Leveraging BERT and c-TF-IDF to create easily interpretable topics.
https://maartengr.github.io/BERTopic/
MIT License
5.99k stars 752 forks source link

How to retrieve indexes of representative docs? #1576

Open clstaudt opened 11 months ago

clstaudt commented 11 months ago

The get_topic_info() method returns a dataframe with the column Representative_Docs, in which we find the content of documents as strings. How can I link them back to the training set? Can I retrieve their index in the list of training documents?

MaartenGr commented 11 months ago

Unfortunately, that is not easily possible without having to match the documents themselves with the representative documents. Other than that, you could take a look at the internal _extract_representative_docs function that creates the representative documents. It returns a number of things among which the indices I believe.

clstaudt commented 11 months ago

Are the representative docs special (e.g. cluster centers or similar) or just random samples of documents from that topic?

MaartenGr commented 11 months ago

They are calculated by taking a random subset (500 documents) from each cluster and calculating their c-TF-IDF representations. Then, their cosine similarity is calculated with respect to the topic c-TF-IDF matrices. The most similar documents are selected and a small diversity is applied to prevent duplicates.
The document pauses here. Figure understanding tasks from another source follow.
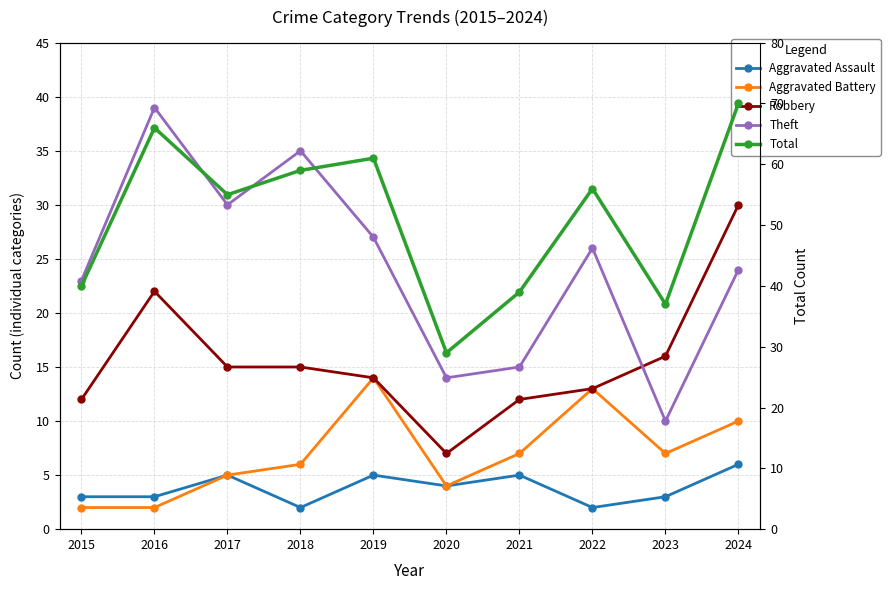

Reading left to right, extract all data points from this chart.

Aggravated Assault: 2015=3	2016=3	2017=5	2018=2	2019=5	2020=4	2021=5	2022=2	2023=3	2024=6
Aggravated Battery: 2015=2	2016=2	2017=5	2018=6	2019=14	2020=4	2021=7	2022=13	2023=7	2024=10
Robbery: 2015=12	2016=22	2017=15	2018=15	2019=14	2020=7	2021=12	2022=13	2023=16	2024=30
Theft: 2015=23	2016=39	2017=30	2018=35	2019=27	2020=14	2021=15	2022=26	2023=10	2024=24
Total: 2015=40	2016=66	2017=55	2018=59	2019=61	2020=29	2021=39	2022=56	2023=37	2024=70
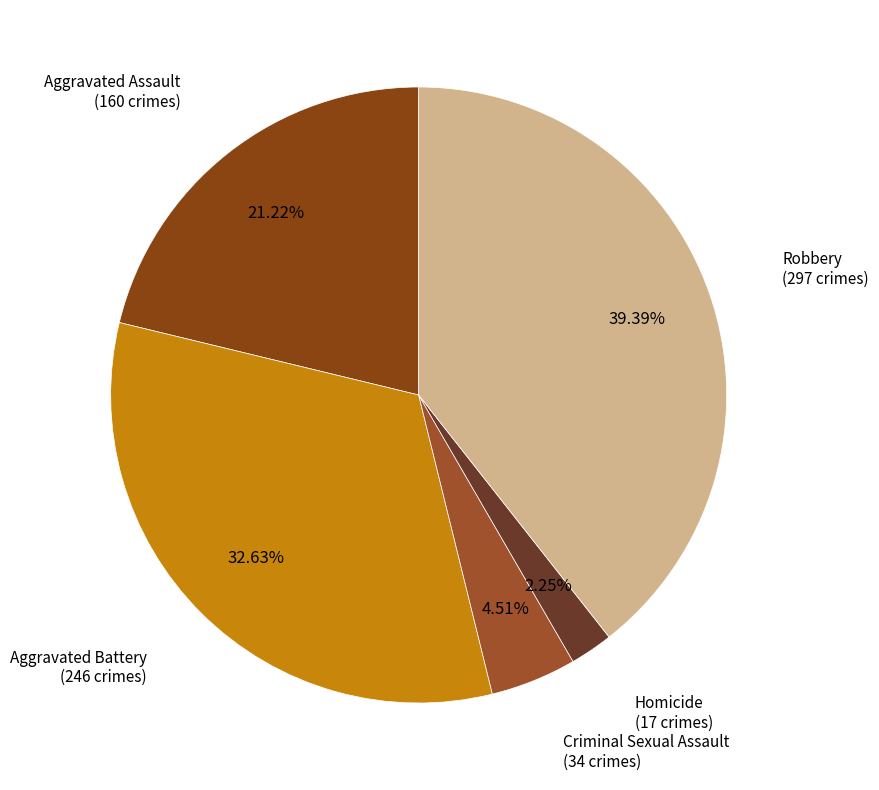

Which category has the biggest portion of the pie?

Robbery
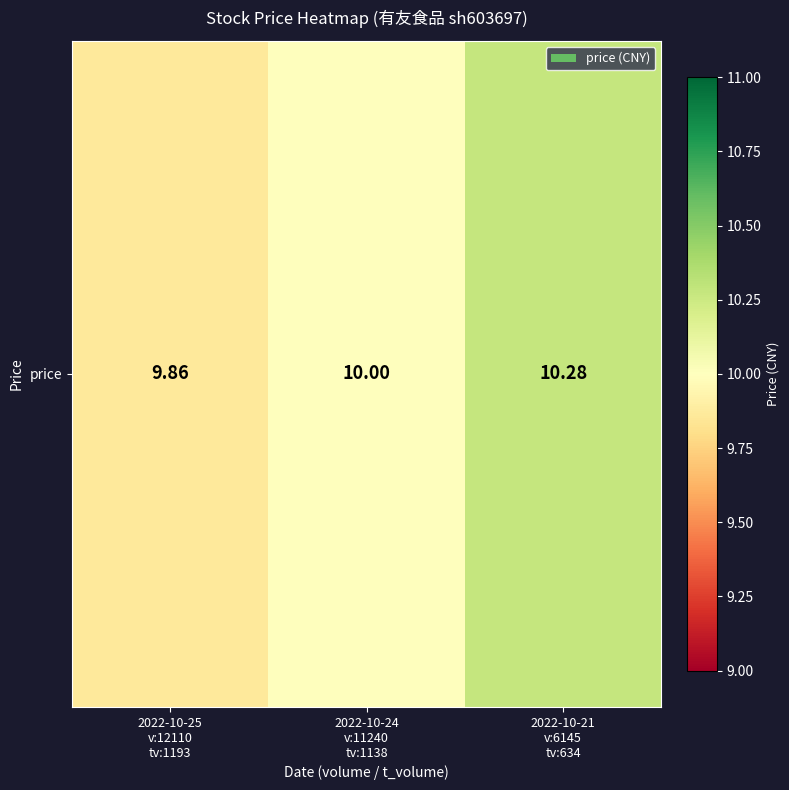

What is the difference between the maximum and second lowest values?

0.3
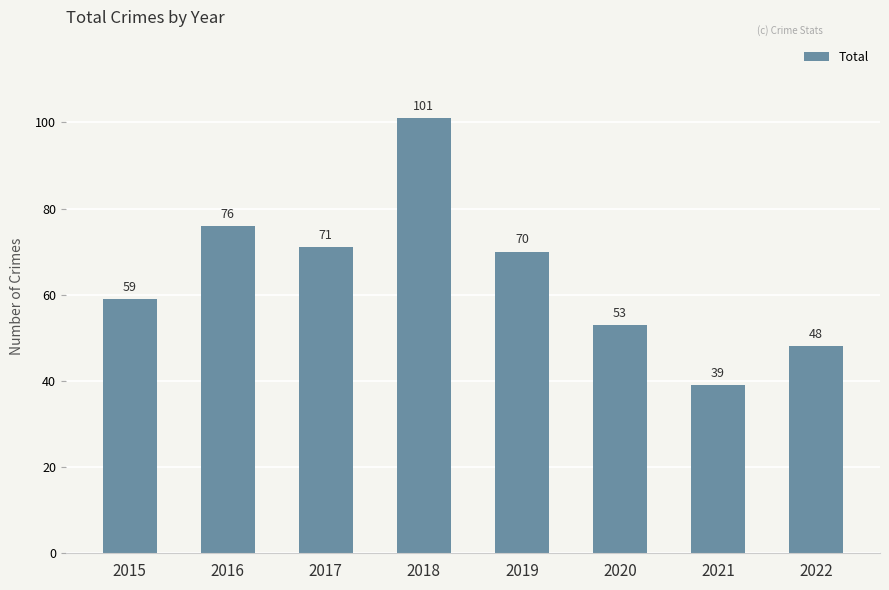

Reading left to right, transcribe all the data shown in this chart.

2015=59	2016=76	2017=71	2018=101	2019=70	2020=53	2021=39	2022=48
You can find the full code here:

https://github.com/MaartenGr/BERTopic/blob/62e97ddea6cdcf9e4da25f9eaed478b22a9f9e20/bertopic/_bertopic.py#L3441

taylorshobe commented 5 months ago

What's wrong with this approach?:

-- Create Pandas DataFrame of single column; unique document id's assigned upstream, before BERTopic -- Each document (row) has its own unique Doc_ID key document_ids = document_df['Doc_ID'] -- Reset Pandas index to ensure the DataFrame index starts at zero document_ids.reset_index(drop=True, inplace=True)

-- Calculate embeddings model -- Perform BERTopic on documents

-- Append resulting topics (Cluster ID) back to original documents

topics_df = pd.DataFrame(topics, column=['Topics'])
documents_ids['Topics'] = topics_df

--- or alternative method --- new_df = pd.merge(document_ids, topics_df, left_index=True, right_index=True, how='inner')

-- LEFT JOIN 'new_df' back to original documents_df, on key = Doc_ID .... etc

I'm proposing this approach because, in my case, my documents actually go through a data-prepping and filtering process, where some document rows (sentences) don't survive to be processed downstream in BERTopic. This explains the reset_index() step, because the original sequential indexing gets disrupted and disjoint along the way, where as the BERTopic Cluster Index is not disrupted.

That being said, I am curious the function docs.index() function can also be used to append BERTopic results back to the original documents dataframe, for each separate document (row).

MaartenGr commented 5 months ago

What's wrong with this approach?:

I'm not seeing any error but this might work. Do note that I purposefully showcased the _extract_representative_docs method since that does not need strings to be matched. Preprocessing here should not be relevant since we are merely interested in the indices that are returned, which you can then match to your original documents that you used before processing.